Transition states in protein folding

TL;DR

This paper discusses how to characterize the transient, unstable transition states in two-state protein folding, using mutational data and novel modeling approaches to better understand folding mechanisms.

Contribution

It introduces a new interpretation of mutational data focusing on cooperative substructures, improving the understanding of transition states in protein folding.

Findings

Traditional methods focus on residue-level structure in transition states.

Novel approach emphasizes cooperative substructures like alpha-helices.
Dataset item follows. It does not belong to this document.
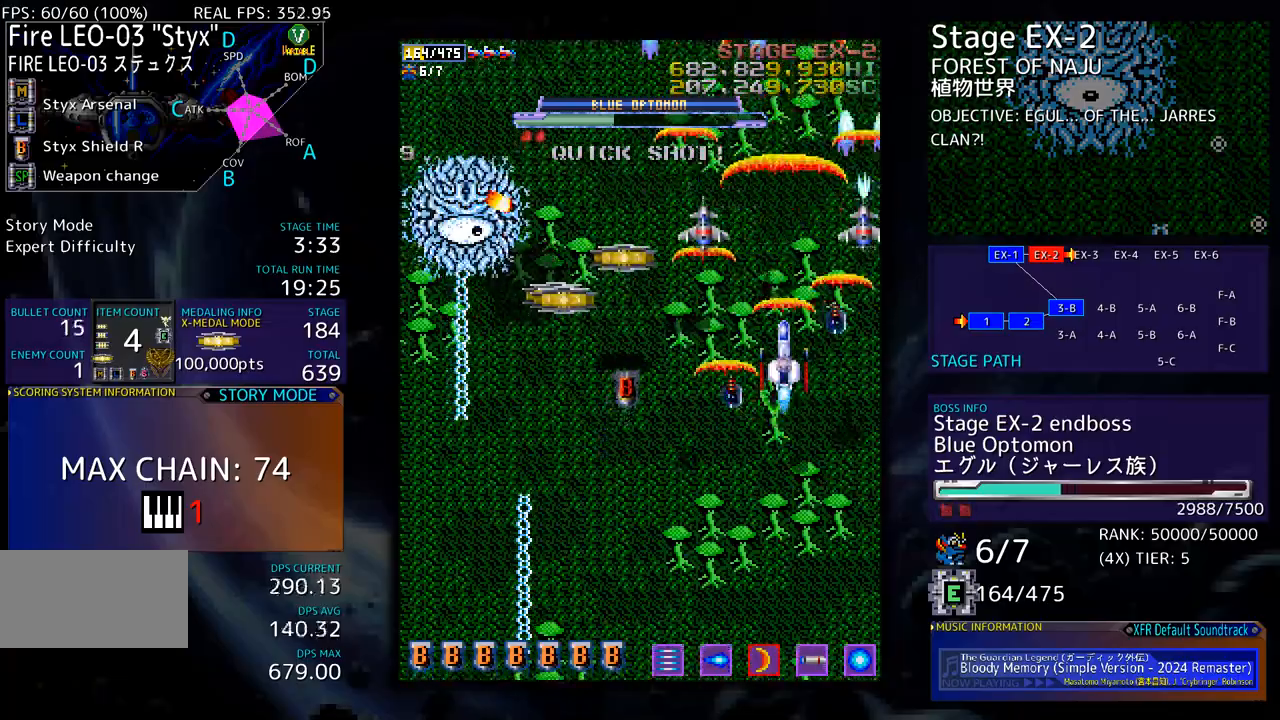
{"buttons": [], "events": [[50, "DPAD_DOWN", "down"], [133, "DPAD_DOWN", "up"], [200, "DPAD_DOWN", "down"], [284, "DPAD_DOWN", "up"], [351, "DPAD_DOWN", "down"], [367, "DPAD_RIGHT", "down"], [417, "DPAD_RIGHT", "up"], [451, "DPAD_DOWN", "up"]]}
Splitting free energy changes clarifies transition state characterization.

Abstract

The folding dynamics of small single-domain proteins is a current focus of simulations and experiments. Many of these proteins are 'two-state folders', i.e. proteins that fold rather directly from the denatured state to the native state, without populating metastable intermediate states. A central question is how to characterize the instable, partially folded conformations of two-state proteins, in particular the rate-limiting transition-state conformations between the denatured and the native state. These partially folded conformations are short-lived and cannot be observed directly in experiments. However, experimental data from detailed mutational analyses of the folding dynamics provide indirect access to transition states. The interpretation of these data, in particular the reconstruction of transition-state conformations, requires simulation and modeling. The traditional interpretation of the mutational data aims to reconstruct the degree of structure formation of individual residues in the transition state, while a novel interpretation aims at degrees of structure formation of cooperative substructures such as alpha-helices and beta-hairpins. By splitting up mutation-induced free energy changes into secondary and tertiary structural components, the novel interpretation resolves some of the inconsistencies of the traditional interpretation.